┌─ TEXTE FOURNI

Article publié en 2000
On a parfois prétendu que la doctrine de Luther sur la justification par la foi provenait d'une caricature de l'idée que les Juifs avaient de la Thora. On affirme que la pensée de ceux qui ont lu Paul avant nous nous conditionne à notre insu.
En fait, Luther et Calvin se sont dressés contre la théologie de Thomas d'Aquin élaborée au Moyen-Age.
Selon le théologien catholique, la grâce rend l'homme capable de coopérer avec Dieu à son salut. Elle ne le justifie pas mais le rend capable de faire des œuvres méritoires grâce auxquelles il sera justifié. Ainsi, l'homme peut obtenir une récompense divine et il peut même en faire bénéficier d'autres. En résumé, la grâce nous rend capables d'accomplir des œuvres par lesquelles nous méritons la vie éternelle.
Luther, on le sait, fut le premier à se dresser contre une telle conception. Pour lui, la Loi, la Thora, est agent du péché, de désespoir et de mort. Seule la foi dans la grâce de Dieu manifestée en Jésus-Christ peut justifier l'homme pécheur. La Loi ne sert qu'à révéler à l'homme que le péché est son pire ennemi. Plus tard, Luther finira par admettre que la Loi peut aussi servir à discipliner la chair, le Saint-Esprit dans le croyant l'aidant alors à en réaliser les exigences.
La pensée de Calvin quant à la Thora est plus nuancée. Calvin est le premier à replacer Paul et le Nouveau Testament dans leur contexte historique. Si le docteur de Genève ne conteste pas le rôle négatif de la Loi qui peut conduire le pécheur au désespoir, celle-ci lui permet aussi de connaître la volonté de Dieu et ce que sont la sainteté et la perfection.
II divise la Thora en trois parties : la loi morale, cérémonielle et judiciaire. La loi cérémonielle a été accomplie par Jésus-Christ. Les lois judiciaires sont spécifiques à Israël ; reste pour le chrétien la loi morale.
Calvin s'oppose donc à l'idée que le croyant n'est pas obligé par la Thora. Ainsi, pour Luther, si la Loi est synonyme essentiellement de condamnation, pour Calvin elle est d'abord révélation de la volonté de Dieu. Sa fonction de condamnation n'est pas première. C'est comme conséquence de la chute qu'elle devient synonyme de condamnation.
Ainsi les réformateurs ont fait jouer au catholicisme le rôle que Paul attribue à un certain judaïsme. Chez Luther notamment, les Juifs auraient eu de la Thora l'idée que le catholicisme se faisait de son temps des œuvres méritoires.

└─
┌─ DOCUMENTS D'ÉTUDE

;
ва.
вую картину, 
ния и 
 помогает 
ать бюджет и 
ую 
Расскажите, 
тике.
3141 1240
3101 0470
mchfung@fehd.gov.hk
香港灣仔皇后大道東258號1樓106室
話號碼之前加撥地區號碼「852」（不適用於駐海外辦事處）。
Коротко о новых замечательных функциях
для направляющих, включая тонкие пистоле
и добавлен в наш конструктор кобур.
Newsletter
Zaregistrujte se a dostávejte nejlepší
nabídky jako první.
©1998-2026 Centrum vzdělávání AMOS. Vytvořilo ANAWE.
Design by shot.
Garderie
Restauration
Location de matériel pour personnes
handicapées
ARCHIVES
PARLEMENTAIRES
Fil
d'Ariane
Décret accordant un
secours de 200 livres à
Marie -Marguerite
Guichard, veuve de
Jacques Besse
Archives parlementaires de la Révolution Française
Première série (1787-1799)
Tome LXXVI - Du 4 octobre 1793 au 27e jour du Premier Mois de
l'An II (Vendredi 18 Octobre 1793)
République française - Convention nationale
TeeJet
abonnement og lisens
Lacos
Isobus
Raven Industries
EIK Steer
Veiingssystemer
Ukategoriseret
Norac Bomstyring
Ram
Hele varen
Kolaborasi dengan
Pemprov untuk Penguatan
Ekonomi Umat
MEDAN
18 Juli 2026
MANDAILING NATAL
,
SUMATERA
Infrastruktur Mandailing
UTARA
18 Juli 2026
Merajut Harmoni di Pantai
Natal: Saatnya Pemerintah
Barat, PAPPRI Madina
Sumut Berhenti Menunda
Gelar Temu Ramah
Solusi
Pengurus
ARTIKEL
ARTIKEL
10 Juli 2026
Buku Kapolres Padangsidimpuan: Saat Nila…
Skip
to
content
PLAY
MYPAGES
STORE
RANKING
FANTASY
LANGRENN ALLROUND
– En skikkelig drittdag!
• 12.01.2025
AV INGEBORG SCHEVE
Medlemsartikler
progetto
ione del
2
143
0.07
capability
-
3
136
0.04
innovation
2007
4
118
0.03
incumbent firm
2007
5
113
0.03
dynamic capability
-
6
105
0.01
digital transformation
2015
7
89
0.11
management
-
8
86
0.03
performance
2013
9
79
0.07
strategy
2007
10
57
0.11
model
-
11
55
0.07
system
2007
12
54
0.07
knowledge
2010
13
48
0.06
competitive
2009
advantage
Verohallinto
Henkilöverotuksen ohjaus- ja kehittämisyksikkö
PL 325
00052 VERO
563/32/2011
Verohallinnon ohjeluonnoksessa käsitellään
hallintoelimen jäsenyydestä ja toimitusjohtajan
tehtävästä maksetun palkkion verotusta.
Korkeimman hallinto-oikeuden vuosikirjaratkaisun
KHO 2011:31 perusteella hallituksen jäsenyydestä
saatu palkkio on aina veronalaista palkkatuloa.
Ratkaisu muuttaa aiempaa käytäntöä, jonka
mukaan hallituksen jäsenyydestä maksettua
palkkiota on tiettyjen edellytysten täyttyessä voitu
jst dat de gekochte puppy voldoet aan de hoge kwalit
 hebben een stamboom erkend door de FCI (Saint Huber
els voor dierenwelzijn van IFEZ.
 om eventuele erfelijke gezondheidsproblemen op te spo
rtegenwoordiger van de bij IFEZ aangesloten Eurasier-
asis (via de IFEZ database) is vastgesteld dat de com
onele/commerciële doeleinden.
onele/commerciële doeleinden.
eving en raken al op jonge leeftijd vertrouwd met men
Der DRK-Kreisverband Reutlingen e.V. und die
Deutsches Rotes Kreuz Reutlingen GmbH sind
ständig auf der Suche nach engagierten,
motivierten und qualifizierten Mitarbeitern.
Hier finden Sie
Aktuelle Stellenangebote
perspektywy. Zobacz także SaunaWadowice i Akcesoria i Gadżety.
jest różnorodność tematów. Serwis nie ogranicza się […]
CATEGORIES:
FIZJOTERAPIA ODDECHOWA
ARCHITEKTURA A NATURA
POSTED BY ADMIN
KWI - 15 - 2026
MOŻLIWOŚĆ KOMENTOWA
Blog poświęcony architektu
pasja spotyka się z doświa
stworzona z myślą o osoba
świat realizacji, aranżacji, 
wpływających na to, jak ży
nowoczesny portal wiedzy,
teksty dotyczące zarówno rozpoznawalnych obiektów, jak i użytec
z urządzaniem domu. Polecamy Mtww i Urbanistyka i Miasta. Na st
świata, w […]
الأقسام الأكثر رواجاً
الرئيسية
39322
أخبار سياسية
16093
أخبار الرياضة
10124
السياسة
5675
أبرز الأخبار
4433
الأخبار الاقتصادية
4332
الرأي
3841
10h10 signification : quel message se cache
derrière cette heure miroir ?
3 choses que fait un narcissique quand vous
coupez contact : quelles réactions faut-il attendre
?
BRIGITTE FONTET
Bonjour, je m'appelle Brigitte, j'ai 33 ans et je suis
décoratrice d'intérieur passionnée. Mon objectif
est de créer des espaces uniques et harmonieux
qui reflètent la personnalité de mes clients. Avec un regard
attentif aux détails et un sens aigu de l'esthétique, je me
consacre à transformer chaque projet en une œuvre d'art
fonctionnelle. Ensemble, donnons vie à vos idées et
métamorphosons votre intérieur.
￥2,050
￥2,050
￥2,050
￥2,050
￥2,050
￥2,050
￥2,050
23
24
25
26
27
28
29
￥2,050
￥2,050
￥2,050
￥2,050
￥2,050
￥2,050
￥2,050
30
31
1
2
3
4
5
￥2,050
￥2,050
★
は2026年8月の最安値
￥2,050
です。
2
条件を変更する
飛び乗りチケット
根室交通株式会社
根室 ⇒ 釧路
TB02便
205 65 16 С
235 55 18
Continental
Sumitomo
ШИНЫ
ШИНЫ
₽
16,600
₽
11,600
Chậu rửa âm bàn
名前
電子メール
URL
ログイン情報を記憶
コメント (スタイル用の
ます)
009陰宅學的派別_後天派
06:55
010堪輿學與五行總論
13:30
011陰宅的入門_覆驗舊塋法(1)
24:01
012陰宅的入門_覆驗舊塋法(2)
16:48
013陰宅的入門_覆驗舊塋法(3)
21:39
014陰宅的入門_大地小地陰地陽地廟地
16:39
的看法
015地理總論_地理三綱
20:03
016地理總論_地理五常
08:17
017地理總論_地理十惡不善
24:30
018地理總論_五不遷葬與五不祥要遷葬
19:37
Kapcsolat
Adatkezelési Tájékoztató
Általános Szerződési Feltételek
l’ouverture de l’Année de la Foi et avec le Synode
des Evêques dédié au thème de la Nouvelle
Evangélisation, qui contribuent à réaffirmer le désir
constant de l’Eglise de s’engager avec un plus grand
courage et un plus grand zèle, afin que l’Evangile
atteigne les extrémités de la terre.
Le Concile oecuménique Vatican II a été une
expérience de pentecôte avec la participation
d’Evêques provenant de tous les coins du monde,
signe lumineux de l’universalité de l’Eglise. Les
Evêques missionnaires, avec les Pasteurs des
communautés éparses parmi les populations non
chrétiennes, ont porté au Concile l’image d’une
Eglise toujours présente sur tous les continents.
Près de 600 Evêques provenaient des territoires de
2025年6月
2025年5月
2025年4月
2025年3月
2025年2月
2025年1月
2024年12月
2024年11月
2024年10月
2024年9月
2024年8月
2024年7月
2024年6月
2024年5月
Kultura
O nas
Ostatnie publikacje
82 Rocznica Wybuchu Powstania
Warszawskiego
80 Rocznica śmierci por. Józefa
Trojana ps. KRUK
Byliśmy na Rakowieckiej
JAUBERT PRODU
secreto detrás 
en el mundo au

└─

### SÉRIE D'EXERCICES
a) Dans l'article sur Luther, Calvin et la Thora, transformez en liste à puces le paragraphe qui commence par « Selon le théologien catholique » et gardez-en les faits principaux.
b) D'après l'article sur Luther, Calvin et la Thora, en quelles trois parties Calvin divise-t-il la Thora ?
c) Rédigez la suite de l'article sur Luther, Calvin et la Thora, à partir de sa dernière phrase.

### VOS RÉPONSES ÉCRITES
a)
- La grâce rend l'homme capable de coopérer avec Dieu à son salut.
- Elle ne le justifie pas, mais lui permet d'accomplir des œuvres méritoires grâce auxquelles il sera justifié.
- L'homme peut ainsi obtenir une récompense divine et même en faire bénéficier d'autres.
- Par ces œuvres, il mérite la vie éternelle.

b) En loi morale, loi cérémonielle et loi judiciaire.

c)
Dans sa polémique anti-catholique, il accuse les Juifs de penser la même chose que les catholiques, à savoir qu'on peut se rendre agréable à Dieu par ses propres efforts.
C'est un penseur juif du nom de Montefiore qui fut le premier à s'élever au siècle dernier contre cette assimilation. Il accusa le protestantisme d'avoir caricaturé le judaïsme en ignorant l'importance de la repentance dans le judaïsme. Il estime que la critique que fait Paul dans ses épîtres ne semble pas correspondre à ce qu'on trouve dans le judaïsme.
Qu'en est-il au juste ?
THORA ET SALUT DANS LE JUDAÏSME DE L'ÉPOQUE DE
PAUL
Il faut d'abord remarquer que Paul ne s'est pas trompé dans ses critiques. Il savait par expérience ce qu'était la Thora (Philippiens 3 v 5-6).
Ensuite, la pensée du judaïsme concernant la Thora n'était pas univoque à l'époque de Paul. Il existait notamment tout un courant qui croyait que l'occupation romaine était le résultat du fait qu'Israël ne gardait pas la Thora correctement. Il en découla soit qu'il fallait redoubler d'efforts pour mieux garder la Thora, soit qu'il fallait attendre une intervention de Dieu lui-même qui délivrerait son peuple de son incapacité à lui obéir. L'historien Flavius Josèphe était un des représentants de ce courant. Aussi attribue-t-il la destruction du temple aux péchés d'Israël et au fait que le peuple n'a pas su garder la Thora.
Ce courant se référait aux textes où Ezéchiel annonce que Dieu donnera à la fin à son peuple un cœur nouveau et un esprit nouveau. La conséquence de cette purification devait être alors la libération du joug étranger.
Au temps de Paul où on était prêt à mourir pour la Thora, (le zèle dont parle Paul aux Romains), on pense que puisque l'élection d'Israël est un acte de pure grâce, la rédemption à venir le sera aussi.
Or, garder la Thora à l'époque de Paul, c'est essentiellement être assidu au culte du temple, respecter le shabbat et les fêtes, la circoncision et les lois alimentaires... Mais dès les derniers chapitres de la Thora, Moïse annonce prophétiquement que le peuple n'aura pas la force de la mettre en pratique, qu'il la violera jusqu'à ce que Dieu lui-même «circoncise le cœur du peuple», le libère du péché et des malédictions que la Thora prononce sur ceux qui la violent.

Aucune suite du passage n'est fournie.